GUANTANAMO BAY NAVAL BASE, Cuba — A former Maryland resident pleaded guilty Wednesday to helping al-Qaida plot attacks from his native Pakistan, reaching a plea deal with the U.S. government that spares him from a potential life sentence in exchange for helping to convict fellow prisoners at Guantanamo Bay.
Majid Khan, making his first appearance in public since he was swept into secret government confinement in 2003, appeared calm and confident as he was questioned by the judge to make sure he understood the plea deal. His lawyers said that he teared up at times as the case against him was reviewed and that he regrets his actions.
"He is remorseful," said Army Lt. Col. Jon Jackson, his Pentagon-appointed defense lawyer. "He wishes he had never been involved with al-Qaida, ever."
Khan, 32, is the first of what the military calls its "high-value" detainees to plead guilty and his cooperation could provide significant help to the U.S. as it seeks to prosecute Khalid Sheikh Mohammed, the self-proclaimed mastermind of the Sept. 11 attack, and other accused terrorists held at the U.S. base in Cuba. Khan's lawyers have alleged he was tortured while in CIA custody before he was transferred to Guantanamo in September 2006.
He faced up to life in prison if convicted at trial on charges of conspiracy, murder, attempted murder, spying and providing material support for terrorism. Prosecutors said Khan plotted with Mohammed to blow up fuel tanks in the U.S., to assassinate former Pakistani President Gen. Pervez Musharraf and to provide other assistance to al-Qaida.
Under his plea agreement, the Convening Authority, the Pentagon legal official who oversees the Guantanamo tribunals, has agreed not to approve a sentence that exceeds 19 years as long as Khan fully cooperates with authorities. If prosecutors determine he has not fully cooperated, the sentence is capped at 25 years.
His sentencing has been postponed for four years, to give him time to cooperate, and he would get credit for time served until his sentencing but not for the nine years he already spent in custody.
The judge, Army Col. James Pohl, told him there was nothing in the agreement that specifically prevents the U.S. from continuing to detain him after he completes his sentence, though there are no indications that would happen.
"I am making a leap of faith here, sir," Khan said. "That's all I can do."
Army Brig. Gen. Mark Martins, the chief prosecutor, said the sentence is appropriate since Khan was not a terrorist mastermind or leader and has shown remorse.
"When you put this into context, I think you see a very credible result that fits, that is justice, and that is an appropriate holding of accountability," Martins said.
Khan is the seventh Guantanamo prisoner to be convicted of war crimes, the fifth by plea deal. The U.S. now holds 171 men at the base and officials have said about 35 could be prosecuted for war crimes.

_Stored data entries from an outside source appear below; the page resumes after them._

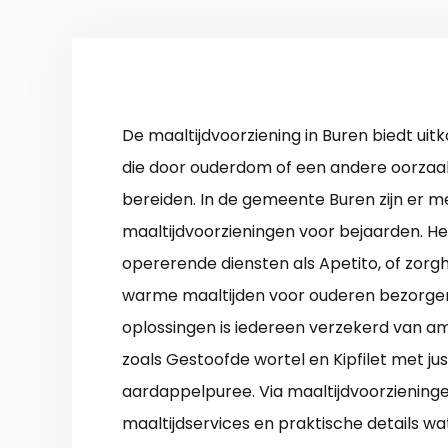
De maaltijdvoorziening in Buren biedt ui
die door ouderdom of een andere oorzaa
bereiden. In de gemeente Buren zijn er 
maaltijdvoorzieningen voor bejaarden. He
opererende diensten als Apetito, of zorghu
warme maaltijden voor ouderen bezorgen
oplossingen is iedereen verzekerd van a
zoals Gestoofde wortel en Kipfilet met ju
aardappelpuree. Via maaltijdvoorzieninge
maaltijdservices en praktische details wa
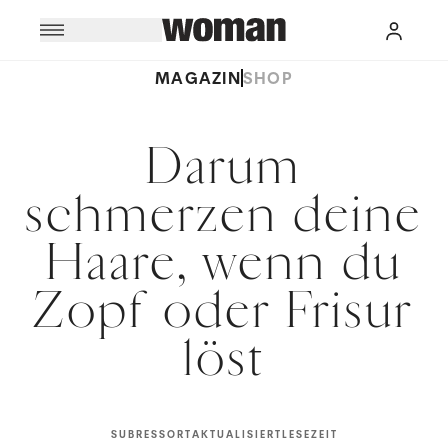
MAGAZIN
SHOP
Darum
schmerzen deine
Haare, wenn du
Zopf oder Frisur
löst
SUBRESSORT
AKTUALISIERT
LESEZEIT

Andrea Prasow, a Human Rights Watch lawyer who was at Wednesday's hearing as an observer, said Khan's plea bargain is a victory for the government, which gets a conviction without having to address allegations that he was tortured. She expects similar deals to come.
"There is a stronger incentive to plea bargain in Guantanamo if you have no idea how long you will be held or if you will ever be released or if you will ever get a fair trial," Prasow said.
Khan moved to the U.S. with his family in 1996 and was granted political asylum. He graduated from Owings Mills High School in suburban Baltimore and worked at several office jobs as well as at his family's gas station.
Military prosecutors say he traveled in 2002 to Pakistan, where he was introduced to Mohammed as someone who could help al-Qaida because of his fluent English and familiarity with the U.S. Prosecutors say that at one point, Khan discussed a plot to blow up underground fuel storage tanks in the United States.
Prosecutors say Khan later traveled with his wife, Rabia, to Bangkok, Thailand, where he delivered $50,000 to the Southeast Asian terror group Jemaah Islamiyah, an al-Qaida affiliate, to help fund the Aug. 5, 2003, suicide bombing of the J.W. Marriott hotel in Jakarta, Indonesia. The attack killed 11 people and wounded at least 81.
An American woman who was injured in the attack, Pat Pond, was an observer at the hearing and said she was satisfied with the outcome.
Pond, a resident of Park City, Utah, who was on a business trip for GE at the time of the Jakarta attack, said she was burned and damaged her hand in the blast and contracted HIV from a contaminated needle while being treated for her wounds at a hospital in Singapore.
"I don't feel any anger or any need for vengeance," she said.